Reviews

The Book of Everything

Neil Armfield’s terrifically smart and uplifting production at the New Victory is a wonder-filled stage adaptation of a unusual children’s book set in 1951 Amsterdam.

Matthew Whittet in The Book of Everything
(© Heidrun Lohr)
Matthew Whittet in The Book of Everything
(© Heidrun Lohr)

It’s Amsterdam, 1951. Mad dogs and witches run loose on the streets. And, in the aftermath of unimaginable horror, God goes missing. If those facts don’t throw you — or more importantly, your children — check out The Book of Everything at the New Victory Theater.


This terrifically smart and, yes, uplifting production has been brought to New York by Australian director Neil Armfield, who has helmed Richard Tulloch’s wonder-filled stage adaptation of Guus Kuijer’s 2004 children’s book, which focuses on the diary of an innocent yet unusually precocious nine-year-old boy named Thomas (here played by Matthew Whittet) during a crucial coming-of-age moment for him and his family.

Tulloch and Armfield have done a brilliant job together theatricalizing the story, using eight actors, one musician, and beguilingly simple stagecraft, aided by Kim Carpenter’s astonishing set and costume designs that cry out for a picture book version to be made some day of Kuijer’s opus, complete with exotic pop-up illustrations.
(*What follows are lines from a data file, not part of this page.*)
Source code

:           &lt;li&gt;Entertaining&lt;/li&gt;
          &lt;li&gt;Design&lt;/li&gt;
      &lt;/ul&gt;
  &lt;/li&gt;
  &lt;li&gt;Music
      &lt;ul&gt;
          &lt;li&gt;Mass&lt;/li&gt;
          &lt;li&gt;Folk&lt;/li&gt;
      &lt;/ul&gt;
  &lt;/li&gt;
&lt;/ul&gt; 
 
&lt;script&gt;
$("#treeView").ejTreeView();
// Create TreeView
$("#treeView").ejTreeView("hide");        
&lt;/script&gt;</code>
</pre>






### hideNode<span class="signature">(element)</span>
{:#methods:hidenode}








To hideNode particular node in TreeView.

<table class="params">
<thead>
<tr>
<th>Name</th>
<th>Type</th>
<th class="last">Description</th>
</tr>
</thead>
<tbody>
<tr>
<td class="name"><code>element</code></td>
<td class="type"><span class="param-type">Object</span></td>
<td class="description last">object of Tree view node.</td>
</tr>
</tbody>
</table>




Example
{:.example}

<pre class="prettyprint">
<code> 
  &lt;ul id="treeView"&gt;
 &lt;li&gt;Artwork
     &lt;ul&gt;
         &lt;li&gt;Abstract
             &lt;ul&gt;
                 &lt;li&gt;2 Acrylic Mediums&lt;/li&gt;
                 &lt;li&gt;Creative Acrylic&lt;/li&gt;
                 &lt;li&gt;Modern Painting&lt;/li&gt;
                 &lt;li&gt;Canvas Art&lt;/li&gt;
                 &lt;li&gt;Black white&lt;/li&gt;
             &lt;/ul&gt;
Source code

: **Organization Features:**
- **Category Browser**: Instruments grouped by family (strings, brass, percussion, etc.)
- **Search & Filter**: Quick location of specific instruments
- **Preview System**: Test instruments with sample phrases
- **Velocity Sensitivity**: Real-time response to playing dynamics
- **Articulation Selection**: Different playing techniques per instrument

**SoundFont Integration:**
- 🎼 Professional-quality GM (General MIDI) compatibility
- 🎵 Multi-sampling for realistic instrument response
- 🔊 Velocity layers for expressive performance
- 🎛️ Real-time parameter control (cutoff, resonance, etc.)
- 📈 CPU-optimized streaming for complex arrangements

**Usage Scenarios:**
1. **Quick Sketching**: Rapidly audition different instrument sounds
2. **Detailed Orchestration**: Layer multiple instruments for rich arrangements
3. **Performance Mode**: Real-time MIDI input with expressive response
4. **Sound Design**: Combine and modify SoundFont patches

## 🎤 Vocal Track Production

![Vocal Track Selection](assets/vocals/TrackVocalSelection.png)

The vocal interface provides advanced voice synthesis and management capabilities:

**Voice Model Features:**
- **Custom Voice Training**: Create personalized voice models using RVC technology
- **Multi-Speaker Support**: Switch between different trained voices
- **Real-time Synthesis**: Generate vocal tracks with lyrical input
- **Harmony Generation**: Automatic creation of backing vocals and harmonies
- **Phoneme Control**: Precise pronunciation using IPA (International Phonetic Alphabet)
A book flies down onto a table like a graceful bird. Hundreds of green ping-pong balls transform into a plague of frogs. Clapping hands conjure a hailstorm.

Tulloch smoothes down one or two edges of Kuijer’s original text — particularly some occasionally dark Biblical views — without compromising the integrity of a tale set against the profoundly disturbing backdrop of postwar Europe. (Anne Frank’s hiding place is never mentioned, but the fact that it’s only two and a half miles away from Thomas’s address is not incidental.) The play does retain, as a word of caution, some R-rated words and even adds one or two of its own.

Whittet has an infectious energy and spirit as Thomas, but he has, unfortunately, been directed to play the nine-year-old character with the cloying baby voice that too many adult actors use to portray children. This Baby Snooks approach is wildly out of place in a production that otherwise looks its appreciative young audience straight in the eye.


The remainder of the cast is uniformly perfect, from powerful veteran actors Peter Carroll, Claire Jones, and Deborah Kennedy, as Thomas’s parents and aunt, to Alison Bell, Julie Forsyth, and Yael Stone, as three separately fierce women who guide the boy. And an unforgettable John Leary rounds out the cast with a cameo that must be seen to be believed.